[Problem to work on]: What you should give back is every line from the one containing "fx_px: 2492" through the last line of the records below, word for word and without pictures.

Segment Start: Dataset content

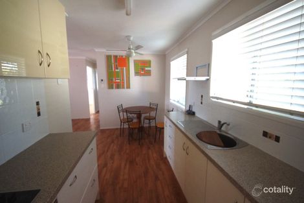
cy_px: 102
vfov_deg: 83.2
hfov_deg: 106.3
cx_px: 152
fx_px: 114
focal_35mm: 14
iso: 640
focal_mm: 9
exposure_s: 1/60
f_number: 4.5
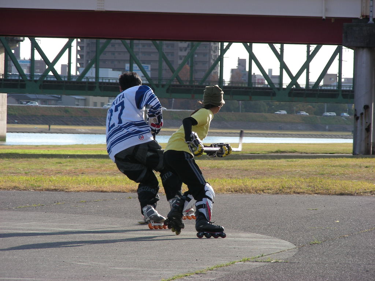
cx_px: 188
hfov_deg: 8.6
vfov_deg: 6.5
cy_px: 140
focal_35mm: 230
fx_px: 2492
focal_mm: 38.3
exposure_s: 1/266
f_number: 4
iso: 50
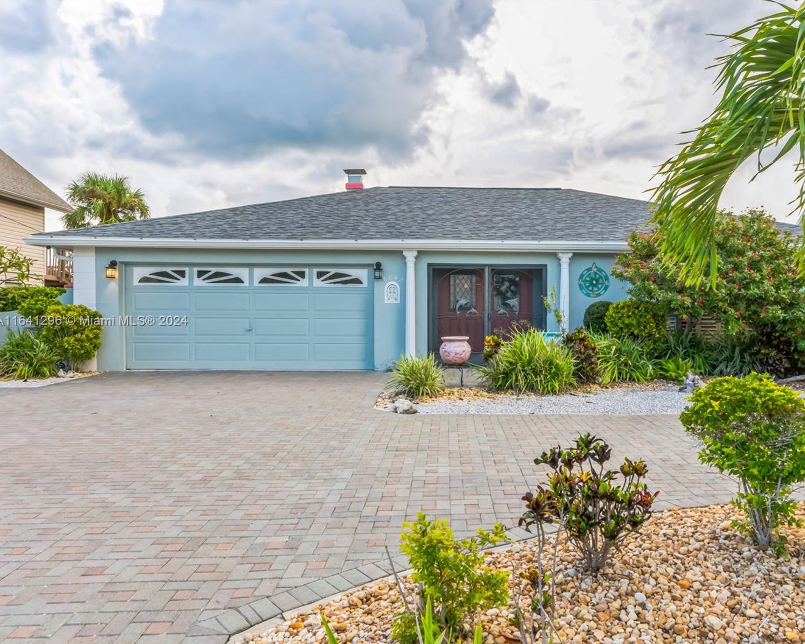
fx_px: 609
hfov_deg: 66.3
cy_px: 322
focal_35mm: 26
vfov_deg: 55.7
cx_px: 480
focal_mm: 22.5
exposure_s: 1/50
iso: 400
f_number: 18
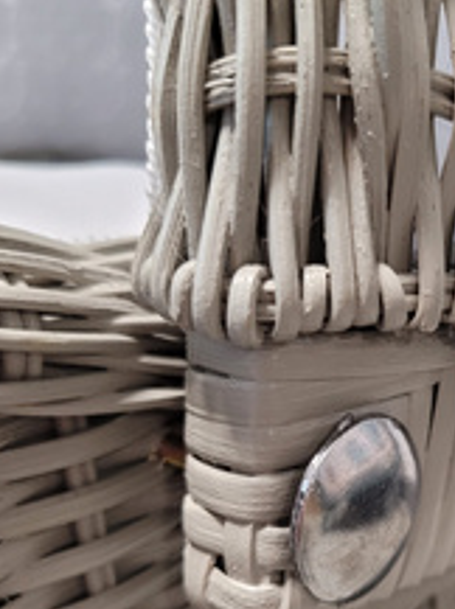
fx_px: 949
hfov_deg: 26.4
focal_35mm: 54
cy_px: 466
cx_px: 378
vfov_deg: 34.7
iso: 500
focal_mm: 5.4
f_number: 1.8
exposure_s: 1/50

Segment End: Dataset content

[Response to the exercise]:
fx_px: 2492
focal_mm: 38.3
exposure_s: 1/266
f_number: 4
iso: 50
fx_px: 609
hfov_deg: 66.3
cy_px: 322
focal_35mm: 26
vfov_deg: 55.7
cx_px: 480
focal_mm: 22.5
exposure_s: 1/50
iso: 400
f_number: 18
fx_px: 949
hfov_deg: 26.4
focal_35mm: 54
cy_px: 466
cx_px: 378
vfov_deg: 34.7
iso: 500
focal_mm: 5.4
f_number: 1.8
exposure_s: 1/50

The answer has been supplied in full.